#### Extract
--------------------------------

DESPITE the Federal Government’s using a crude oil price benchmark of N38 for its 2016 proposed budget, an economic crisis looms. This is because by yesterday, the oil price continued to plummet, falling below $37 per barrel and international Brent crashing to below $40 for the first time since early 2009. The prices may fall further.

Lamenting the crash in oil price, Asset Management Company of Nigeria (AMCON) said the decline had far-reaching implications in its efforts to meet obligations

Besides, about N500 billion has been earmarked for social welfare intervention programmes in next year’s fiscal plan. Potential beneficiaries of the welfare programme, however, would have to present evidence of children’s enrolment in school and of immunisation.

Already, global stock markets fell sharply yesterday as oil prices remained significantly low as the Organisation of Petroleum Exporting Countries (OPEC) decided to leave production unchanged.

Economic experts, who spoke with The Guardian yesterday, believed that the government had come to terms with the reality of the plummeting crude oil prices and had decided to align with its resources in the 2016 budget proposal.
Speaking with The Guardian yesterday, Director, Centre for Petroleum Energy Economics and Law, University of Ibadan, Prof. Adeola Adenikinju, said that the $38 per barrel was realistic, describing it as a conservative approach by the government.

According to him: “It will encourage the government to cut its coat according to its cloth. However, if the government experiences an upside in the global price of oil, then it can always submit a supplementary appropriation bill to the National Assembly.”

--------------------------------

#### Data to examine
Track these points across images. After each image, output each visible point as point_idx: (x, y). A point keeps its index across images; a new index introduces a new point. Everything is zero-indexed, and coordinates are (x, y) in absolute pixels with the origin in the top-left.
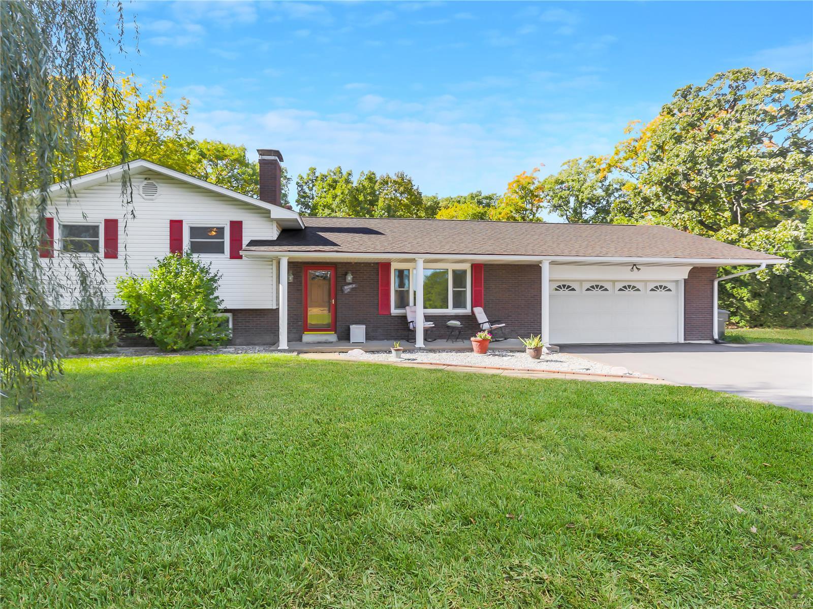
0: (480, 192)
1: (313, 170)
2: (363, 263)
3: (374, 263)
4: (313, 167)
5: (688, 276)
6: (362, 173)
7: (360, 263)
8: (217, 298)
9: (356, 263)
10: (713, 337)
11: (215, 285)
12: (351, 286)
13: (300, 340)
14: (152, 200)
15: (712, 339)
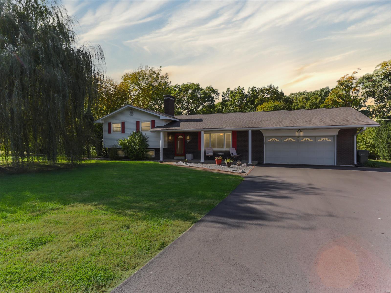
0: (328, 87)
1: (228, 89)
2: (193, 132)
3: (197, 132)
4: (229, 88)
5: (338, 133)
6: (249, 88)
7: (192, 132)
8: (148, 144)
9: (191, 132)
10: (354, 163)
11: (146, 141)
12: (189, 140)
13: (174, 158)
14: (132, 115)
15: (353, 164)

--------------------------------

#### What this task involves
Carry on the report on oil prices and Nigeria's 2016 budget from the point where it stops. The items above are separate material and are not part of the report on oil prices and Nigeria's 2016 budget.

#### Response to the exercise
The Managing Director of AMCON, Ahmed Kuru, who noted that it had about N5.6 trillion debt to honour in the next 10 years, said falling oil prices reduced government’s ability to meet its own commitment.

“The price of crude oil below $40 per barrel impacts the government’s ability to honor its obligations to those that are owing us. The impairment of oil assets we took over is another problem. Real-estate assets are challenged as the economy is going down.

“There are quite a lot of tank farms in Apapa. That asset is a specialised asset.  Whoever that will indicate interest will do so based on cash flow projection, expecting that five years or 10 years down the line, it would have been able to pay back.

“To dispose them is a big challenge and disposing them at the prices we got them is also another challenge. Some of those assets were revalued and revaluation is most times based on discretion”, Kuru said.

Transmitting the 2016, 2017 and 2018 Medium Term Expenditure Framework (MTEF) and Fiscal Strategy Paper (FSP) ‎yesterday, President Muhammadu Buhari disclosed that “the Federal Government will collaborate with state governments to institute well-structured social welfare intervention programmes such as: school feeding programme initiatives, conditional cash transfer to the most vulnerable, and post-NYSC grant.”

In the MTEF /FSP document which was presented to senators at the commencement of session yesterday, the president said:”N500 billion has been provided in 2016 Budget as social investments for these programmes. These interventions will start as a pilot scheme and work towards securing the support donor agencies and our development partners in order to minimise potential risks.”

The document further stated:”A phased social welfare programme will be created to cater for a larger population of the poorest and most vulnerable Nigerians upon the evidence of children’s enrolment in school and evidence of immunisation”

The document provides N20 billion for the Presidential Amnesty Programme.

This is in sharp contrast with the figure of N47.39 billion provided for the same programme in 2015. It also announced that the Federal Government will prune down its size.

In a sub-head tagged “size of government”, the MTEF stated:”Government will in the near-to-medium term, continue to prune the size of government and its MDAs to more efficient levels without compromising efficiency and effectiveness. Over the medium term however, government will revisit the need to rationalise the agencies of government and strategically implement relevant provisions.”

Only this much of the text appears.